A trade association and Blue Shield of California expect to build and pilot the provider directory next year and launch a full-scale version in 2019.

Details are sketchy but a big California health insurer is working with a big trade association to build an online directory that will give California consumers a better way to locate and research healthcare providers.

Yesterday Blue Shield of California, which has more than four million plan members, in conjunction with Integrated Healthcare Association, an Oakland healthcare trade group and research organization, announced the framework of a plan to build a statewide provider directory “utility” to ensure consumers throughout California have the most up-to-date and accurate information about providers when choosing a health plan.

The trade association and Blue Shield of California expect to build and pilot the provider directory next year and launch a full-scale version in 2019. But other key details such the cost of the project, the scope and source of the data to be housed in the utility and where it will be located online have yet to be determined.

But once built, the size and scope of the utility could serve as a blueprint for how other local, regional and national healthcare organizations build better provider directories, says Integrated Healthcare Association director of strategic initiatives Eyal Gurion.

Health plans have been challenged to provide accurate public provider directories.

Today web-based provider directories that consumers can use to find and review healthcare providers and make appointments are chock full of outdated and at times erroneous information that’s rarely updated on a regular basis.


For example in February the federal government putt 21 major health insurance companies that administer Medicare plans on notice that they have major problems with the accuracy of their online provider directories. A government report found almost half of the 5,832 doctors listed had incorrect information, including wrong addresses and wrong phone numbers. Most health plans had inaccurate information for between 30% and 60% of their providers’ offices.

“Consumers increasingly rely on provider directories to review networks when choosing a health plan, yet health plans have been challenged to provide accurate public provider directories that reflect the various types of providers available through their networks, their qualifications and capabilities and their availability,” Gurion says. “Longstanding challenges around the accuracy of provider data are magnified by confusion associated with complex and uncoordinated regulatory requirements, quickly changing data and outdated systems and processes.”

California has one of the country’s biggest healthcare systems. At present, California’s system includes 33.4 million people who have some form of health insurance coverage.
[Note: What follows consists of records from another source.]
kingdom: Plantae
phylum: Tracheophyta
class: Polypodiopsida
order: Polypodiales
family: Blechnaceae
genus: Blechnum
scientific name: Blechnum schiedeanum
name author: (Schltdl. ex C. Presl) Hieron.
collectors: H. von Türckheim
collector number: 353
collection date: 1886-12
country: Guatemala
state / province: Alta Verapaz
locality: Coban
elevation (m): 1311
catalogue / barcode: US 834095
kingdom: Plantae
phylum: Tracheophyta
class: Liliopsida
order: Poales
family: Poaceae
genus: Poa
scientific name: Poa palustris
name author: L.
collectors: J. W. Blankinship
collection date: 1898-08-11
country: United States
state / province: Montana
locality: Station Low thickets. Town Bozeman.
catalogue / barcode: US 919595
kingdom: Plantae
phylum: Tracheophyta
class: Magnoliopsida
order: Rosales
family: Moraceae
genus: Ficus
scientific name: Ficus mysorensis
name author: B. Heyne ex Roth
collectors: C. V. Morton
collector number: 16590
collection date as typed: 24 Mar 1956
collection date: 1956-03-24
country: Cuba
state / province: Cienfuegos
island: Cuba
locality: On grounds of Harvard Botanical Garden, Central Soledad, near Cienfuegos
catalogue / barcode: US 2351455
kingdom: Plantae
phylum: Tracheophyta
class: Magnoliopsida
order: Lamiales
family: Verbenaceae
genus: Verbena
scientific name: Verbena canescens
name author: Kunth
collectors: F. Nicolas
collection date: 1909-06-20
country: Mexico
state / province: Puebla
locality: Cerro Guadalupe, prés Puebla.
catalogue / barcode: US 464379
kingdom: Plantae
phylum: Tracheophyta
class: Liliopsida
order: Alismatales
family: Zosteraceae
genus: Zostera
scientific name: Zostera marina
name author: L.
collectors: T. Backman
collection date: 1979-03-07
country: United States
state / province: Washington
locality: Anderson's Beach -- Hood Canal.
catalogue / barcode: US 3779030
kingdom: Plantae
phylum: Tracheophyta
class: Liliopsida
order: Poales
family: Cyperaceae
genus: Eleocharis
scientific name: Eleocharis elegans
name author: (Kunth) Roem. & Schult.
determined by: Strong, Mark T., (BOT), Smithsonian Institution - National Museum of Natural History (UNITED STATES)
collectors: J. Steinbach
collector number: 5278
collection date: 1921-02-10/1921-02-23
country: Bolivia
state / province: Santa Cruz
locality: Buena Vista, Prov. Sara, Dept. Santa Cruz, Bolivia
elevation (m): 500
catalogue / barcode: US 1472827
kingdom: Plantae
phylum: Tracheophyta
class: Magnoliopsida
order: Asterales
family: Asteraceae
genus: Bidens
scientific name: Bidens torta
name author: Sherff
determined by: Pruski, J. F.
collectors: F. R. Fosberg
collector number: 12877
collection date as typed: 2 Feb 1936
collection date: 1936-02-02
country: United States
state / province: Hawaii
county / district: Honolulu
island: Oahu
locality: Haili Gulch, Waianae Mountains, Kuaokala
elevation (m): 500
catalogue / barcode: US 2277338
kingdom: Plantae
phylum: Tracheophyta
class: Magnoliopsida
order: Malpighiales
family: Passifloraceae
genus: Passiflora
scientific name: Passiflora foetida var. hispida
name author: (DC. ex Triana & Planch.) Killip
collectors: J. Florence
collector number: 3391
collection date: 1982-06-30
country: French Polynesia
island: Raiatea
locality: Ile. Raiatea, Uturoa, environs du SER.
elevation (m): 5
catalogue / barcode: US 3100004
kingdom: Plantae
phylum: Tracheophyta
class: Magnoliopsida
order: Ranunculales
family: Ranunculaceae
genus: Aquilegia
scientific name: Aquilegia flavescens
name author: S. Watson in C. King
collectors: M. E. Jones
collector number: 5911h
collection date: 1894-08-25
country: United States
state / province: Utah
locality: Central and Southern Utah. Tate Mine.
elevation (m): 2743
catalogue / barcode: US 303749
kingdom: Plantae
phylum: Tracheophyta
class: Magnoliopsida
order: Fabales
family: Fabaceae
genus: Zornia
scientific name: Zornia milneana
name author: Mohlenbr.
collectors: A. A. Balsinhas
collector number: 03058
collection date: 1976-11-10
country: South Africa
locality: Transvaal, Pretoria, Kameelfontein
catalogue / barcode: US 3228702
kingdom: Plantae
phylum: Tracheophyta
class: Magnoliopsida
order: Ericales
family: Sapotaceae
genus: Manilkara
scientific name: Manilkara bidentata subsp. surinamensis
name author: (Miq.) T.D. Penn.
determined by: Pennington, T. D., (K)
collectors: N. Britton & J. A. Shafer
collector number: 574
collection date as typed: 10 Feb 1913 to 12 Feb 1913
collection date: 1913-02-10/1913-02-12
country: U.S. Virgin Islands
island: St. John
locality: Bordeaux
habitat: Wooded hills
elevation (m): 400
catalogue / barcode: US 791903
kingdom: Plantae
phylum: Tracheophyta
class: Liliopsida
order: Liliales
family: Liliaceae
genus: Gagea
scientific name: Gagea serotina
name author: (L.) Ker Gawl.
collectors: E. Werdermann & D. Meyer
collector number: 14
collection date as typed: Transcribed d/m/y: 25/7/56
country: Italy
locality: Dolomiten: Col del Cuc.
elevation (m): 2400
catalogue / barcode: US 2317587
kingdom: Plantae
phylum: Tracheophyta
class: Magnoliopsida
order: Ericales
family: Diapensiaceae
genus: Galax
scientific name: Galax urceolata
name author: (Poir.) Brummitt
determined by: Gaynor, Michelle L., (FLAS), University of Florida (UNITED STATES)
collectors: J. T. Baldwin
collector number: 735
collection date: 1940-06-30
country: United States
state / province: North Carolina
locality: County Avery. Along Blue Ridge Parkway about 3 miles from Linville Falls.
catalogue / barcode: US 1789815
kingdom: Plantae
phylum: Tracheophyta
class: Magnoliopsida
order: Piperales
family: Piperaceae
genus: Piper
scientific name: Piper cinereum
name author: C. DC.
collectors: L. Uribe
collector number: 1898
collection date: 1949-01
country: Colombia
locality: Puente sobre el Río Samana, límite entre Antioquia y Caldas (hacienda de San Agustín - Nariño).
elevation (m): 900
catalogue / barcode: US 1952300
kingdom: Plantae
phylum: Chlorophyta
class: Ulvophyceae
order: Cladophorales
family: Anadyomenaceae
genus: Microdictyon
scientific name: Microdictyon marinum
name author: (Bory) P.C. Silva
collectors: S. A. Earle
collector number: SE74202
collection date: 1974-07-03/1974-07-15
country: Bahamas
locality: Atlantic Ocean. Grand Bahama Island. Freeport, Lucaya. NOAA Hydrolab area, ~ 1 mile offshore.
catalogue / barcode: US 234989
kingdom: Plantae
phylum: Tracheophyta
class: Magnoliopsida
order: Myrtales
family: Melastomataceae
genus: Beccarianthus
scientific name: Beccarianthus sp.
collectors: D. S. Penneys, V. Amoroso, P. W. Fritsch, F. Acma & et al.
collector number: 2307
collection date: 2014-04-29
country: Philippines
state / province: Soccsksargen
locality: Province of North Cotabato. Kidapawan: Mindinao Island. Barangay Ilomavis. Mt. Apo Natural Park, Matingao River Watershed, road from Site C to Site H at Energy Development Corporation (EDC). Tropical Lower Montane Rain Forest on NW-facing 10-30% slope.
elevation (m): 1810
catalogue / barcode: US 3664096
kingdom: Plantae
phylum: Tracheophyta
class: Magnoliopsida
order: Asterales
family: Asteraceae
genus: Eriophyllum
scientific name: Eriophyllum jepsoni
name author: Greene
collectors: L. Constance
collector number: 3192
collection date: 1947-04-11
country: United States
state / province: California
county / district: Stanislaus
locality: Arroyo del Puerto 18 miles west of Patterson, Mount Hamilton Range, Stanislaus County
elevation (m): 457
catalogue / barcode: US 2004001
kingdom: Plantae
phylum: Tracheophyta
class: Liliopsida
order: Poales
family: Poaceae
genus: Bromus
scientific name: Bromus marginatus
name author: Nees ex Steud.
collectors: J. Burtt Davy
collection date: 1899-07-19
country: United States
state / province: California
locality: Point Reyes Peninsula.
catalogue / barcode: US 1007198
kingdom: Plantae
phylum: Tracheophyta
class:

Each year California, which has 346 hospitals and 143,427 licensed physicians, spends nearly $400 billion on healthcare, says the Political Policy Research Institute.

But statewide provider directories are not integrated and don’t give consumers full and comprehensive access to data to find, rate and review doctors. The new Blue Shield of California and Integrated Healthcare Association provider utility is meant to be comprehensive and up to date, with information that is updated at least quarterly.

The accuracy of provider information has been a longstanding challenge for the industry, and the issue was magnified when millions more Californians gained access to coverage following the implementation of the Affordable Care Act, says Blue Shield of California CEO Paul Markovich. As part of the California Department of Managed Health Care’s approval of Blue Shield’s $1.2 billion 2015 acquisition of Care1st Health Plan, Blue Shield committed to investing in programs to strengthen the healthcare delivery system in California, including “the development of a statewide centralized provider directory database.”


“Blue Shield of California is committed to transforming a fragmented and overly complex healthcare system,” Markovich says. “This includes working to bring healthcare into the digital age, and a statewide provider directory utility will benefit consumers who rely on the accuracy of provider directories when making decisions about their health coverage and will reduce the administrative burden on health plans and providers.”

The utility will be a back-end provider data database which will consolidate, cleanse and validate data for multiple plans and providers for better data quality and accuracy, California Blue Shield says.  “Consumers will still use each prospective health plan’s website to review the providers in each network, but this tool will also feed into multi-plan directories such as Covered California,” says a California Blue Shield spokesman.